To make sure the resource tracker works on non-Linux systems, install via:
pip install resource-tracker[psutil]
Minor inconsistencies between operating systems are expected, e.g. using PSS (Proportional Set Size) instead of RSS (Resident Set Size) as the process-level memory usage metric on Linux, as it is evenly divides the shared memory usage between the processes using it, making it more representative of the memory usage of the monitored applications. Mac OS X and Windows use USS (Unique Set Size) instead.
CI/CD is set up to run tests on the below operating systems:
- Ubuntu latest LTS (24.04)
- MacOS latest (13)
- Windows latest (Windows Server 2022)
The package supports Python 3.9 and above.

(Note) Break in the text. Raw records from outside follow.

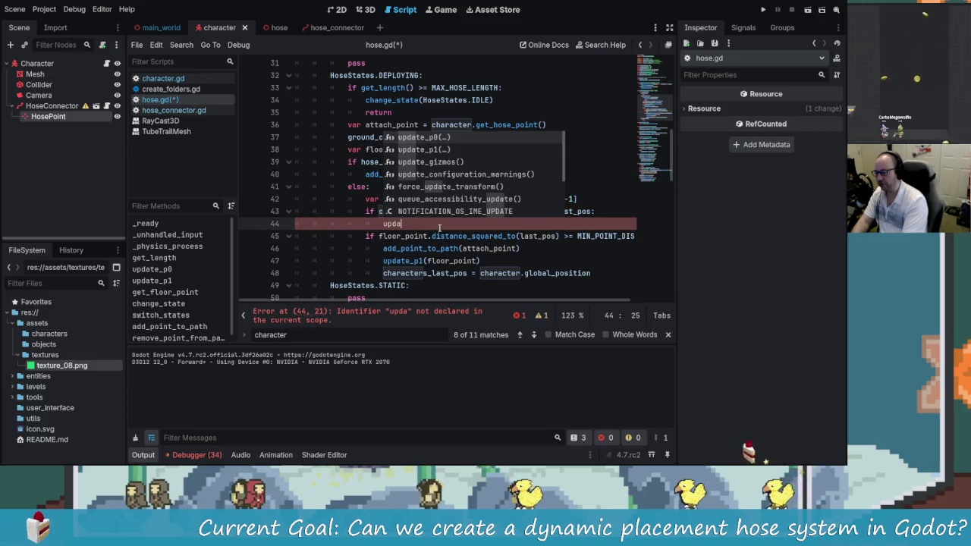
key("Return")
type("attach_point)")
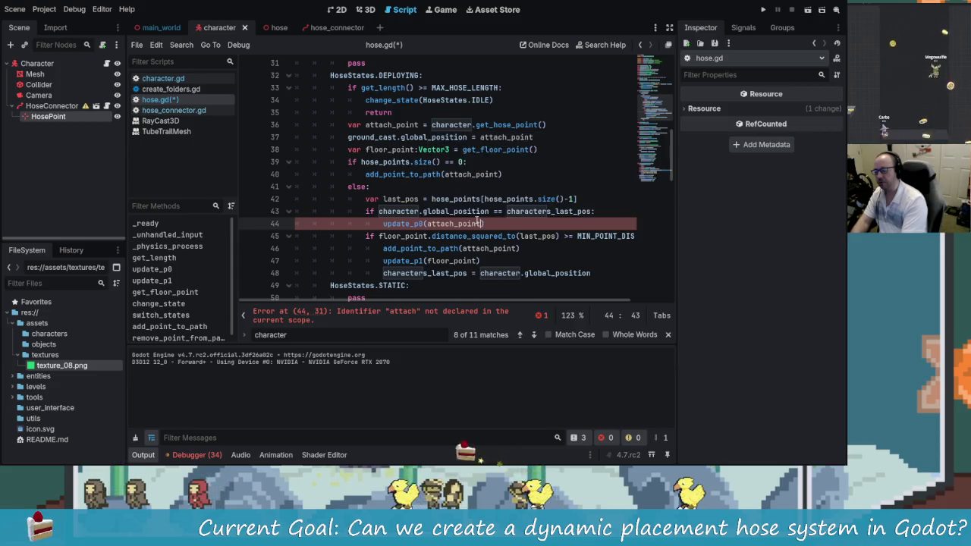
key("Return")
key("ctrl+s")
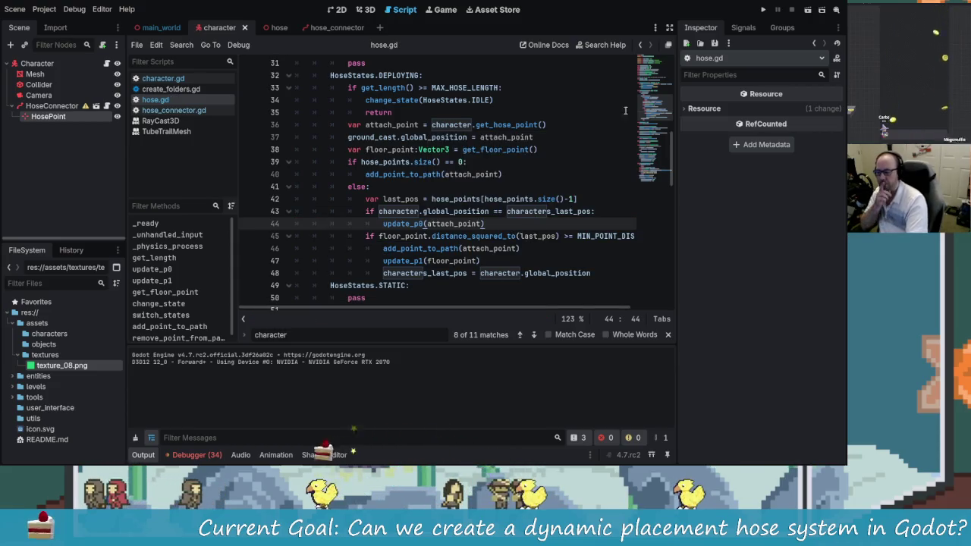
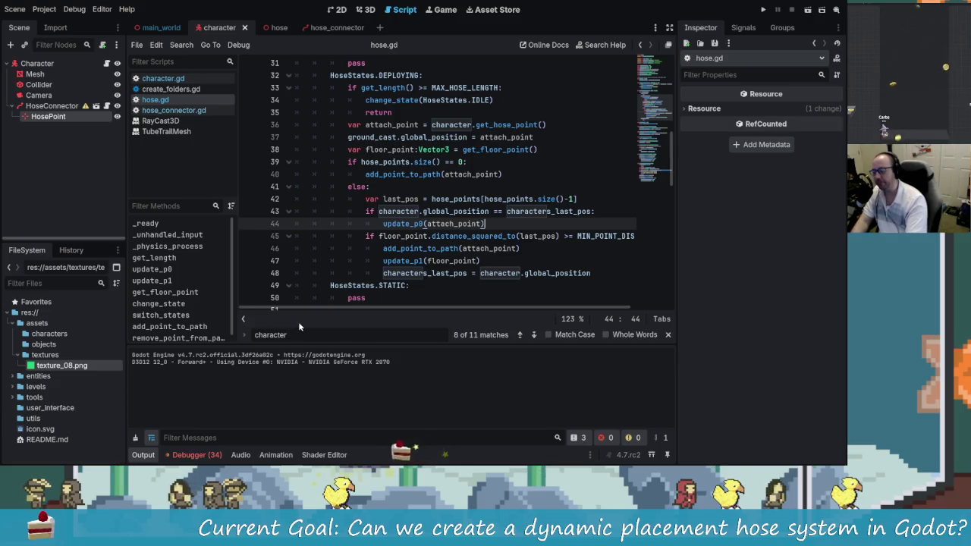
- Clear the 34 logged errors from the Debugger's Errors list
left_click(192, 455)
left_click(201, 343)
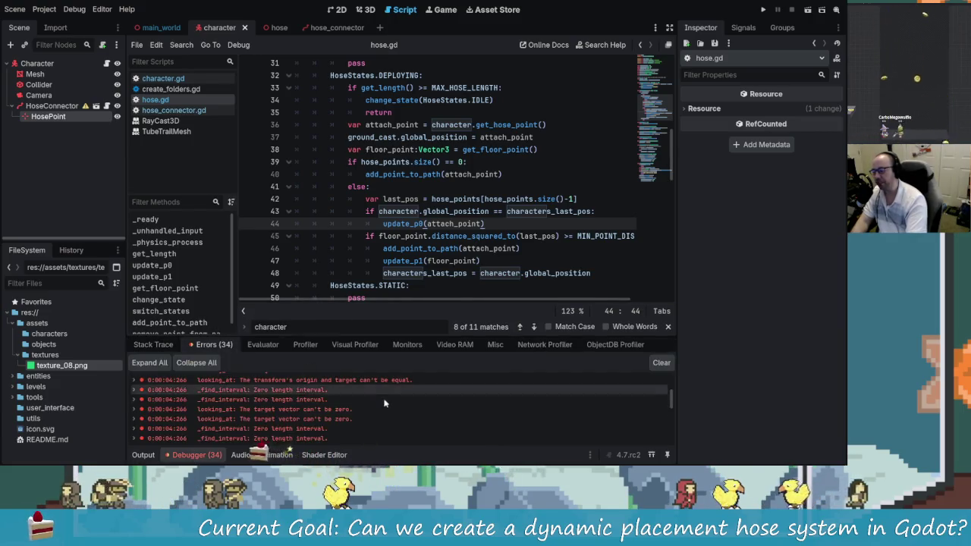
left_click(661, 363)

CI/CD is set up to run tests on the below Python versions on Ubuntu latest LTS, Windows Server 2022 and MacOS latest:
- 3.9
- 3.10
- 3.11
- 3.12
- 3.13
The performance of the procfs
and the psutil
implementations is similar, see
e.g.
benchmark.py
for a comparison of the two implementations when looking at process-level stats:
PSUtil implementation: 0.082130s avg (min: 0.067612s, max: 0.114606s)
ProcFS implementation: 0.084533s avg (min: 0.081533s, max: 0.111782s)
Speedup factor: 0.97x (psutil faster)
On a heavy application with many descendants (such as Google Chrome with hundreds of processes and open tabs):
PSUtil implementation: 0.201849s avg (min: 0.193392s, max: 0.214061s)
ProcFS implementation: 0.182557s avg (min: 0.174610s, max: 0.192760s)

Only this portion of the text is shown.